Stored data entries:
----

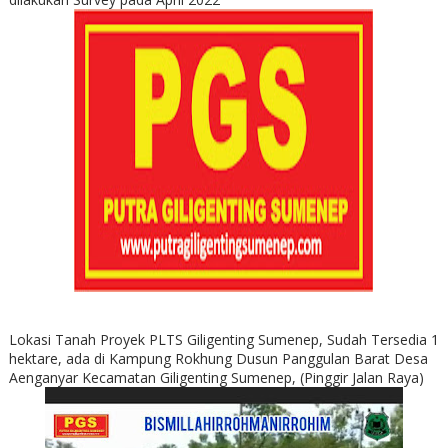
Lokasi Tanah Proyek PLTS Giligenting Sumenep, Sudah Tersedia 1
hektare, ada di Kampung Rokhung Dusun Panggulan Barat Desa
Aenganyar Kecamatan Giligenting Sumenep, (Pinggir Jalan Raya)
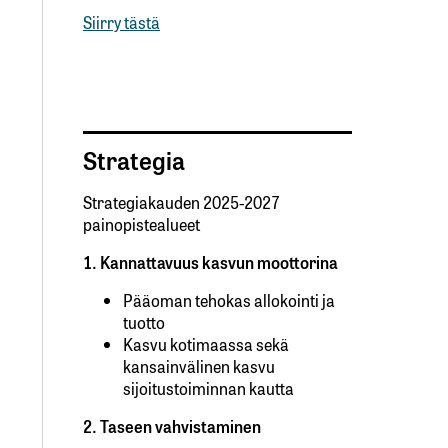
Siirry tästä
Strategia
Strategiakauden 2025-2027
painopistealueet
1. Kannattavuus kasvun moottorina
Pääoman tehokas allokointi ja
tuotto
Kasvu kotimaassa sekä
kansainvälinen kasvu
sijoitustoiminnan kautta
2. Taseen vahvistaminen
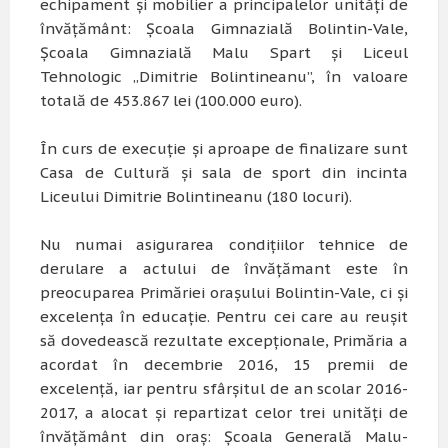
echipament și mobilier a principalelor unități de
învățământ: Școala Gimnazială Bolintin-Vale,
Școala Gimnazială Malu Spart și Liceul
Tehnologic „Dimitrie Bolintineanu”, în valoare
totală de 453.867 lei (100.000 euro).
În curs de execuție și aproape de finalizare sunt
Casa de Cultură și sala de sport din incinta
Liceului Dimitrie Bolintineanu (180 locuri).
Nu numai asigurarea condițiilor tehnice de
derulare a actului de învățămant este în
preocuparea Primăriei orașului Bolintin-Vale, ci și
excelența în educație. Pentru cei care au reușit
să dovedească rezultate excepționale, Primăria a
acordat în decembrie 2016, 15 premii de
excelență, iar pentru sfârșitul de an scolar 2016-
2017, a alocat și repartizat celor trei unități de
învățământ din oraș: Școala Generală Malu-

----

Activity: Recast the data above as a Markdown table with the columns Row and Text line, giving each text line its own numbered row and leaving out blank lines. Leave the pictures out of the answer.

Output of the exercise:
| Row | Text line |
|---|---|
| 1 | Lokasi Tanah Proyek PLTS Giligenting Sumenep, Sudah Tersedia 1 |
| 2 | hektare, ada di Kampung Rokhung Dusun Panggulan Barat Desa |
| 3 | Aenganyar Kecamatan Giligenting Sumenep, (Pinggir Jalan Raya) |
| 4 | Siirry tästä |
| 5 | Strategia |
| 6 | Strategiakauden 2025-2027 |
| 7 | painopistealueet |
| 8 | 1. Kannattavuus kasvun moottorina |
| 9 | Pääoman tehokas allokointi ja |
| 10 | tuotto |
| 11 | Kasvu kotimaassa sekä |
| 12 | kansainvälinen kasvu |
| 13 | sijoitustoiminnan kautta |
| 14 | 2. Taseen vahvistaminen |
| 15 | echipament și mobilier a principalelor unități de |
| 16 | învățământ: Școala Gimnazială Bolintin-Vale, |
| 17 | Școala Gimnazială Malu Spart și Liceul |
| 18 | Tehnologic „Dimitrie Bolintineanu”, în valoare |
| 19 | totală de 453.867 lei (100.000 euro). |
| 20 | În curs de execuție și aproape de finalizare sunt |
| 21 | Casa de Cultură și sala de sport din incinta |
| 22 | Liceului Dimitrie Bolintineanu (180 locuri). |
| 23 | Nu numai asigurarea condițiilor tehnice de |
| 24 | derulare a actului de învățămant este în |
| 25 | preocuparea Primăriei orașului Bolintin-Vale, ci și |
| 26 | excelența în educație. Pentru cei care au reușit |
| 27 | să dovedească rezultate excepționale, Primăria a |
| 28 | acordat în decembrie 2016, 15 premii de |
| 29 | excelență, iar pentru sfârșitul de an scolar 2016- |
| 30 | 2017, a alocat și repartizat celor trei unități de |
| 31 | învățământ din oraș: Școala Generală Malu- |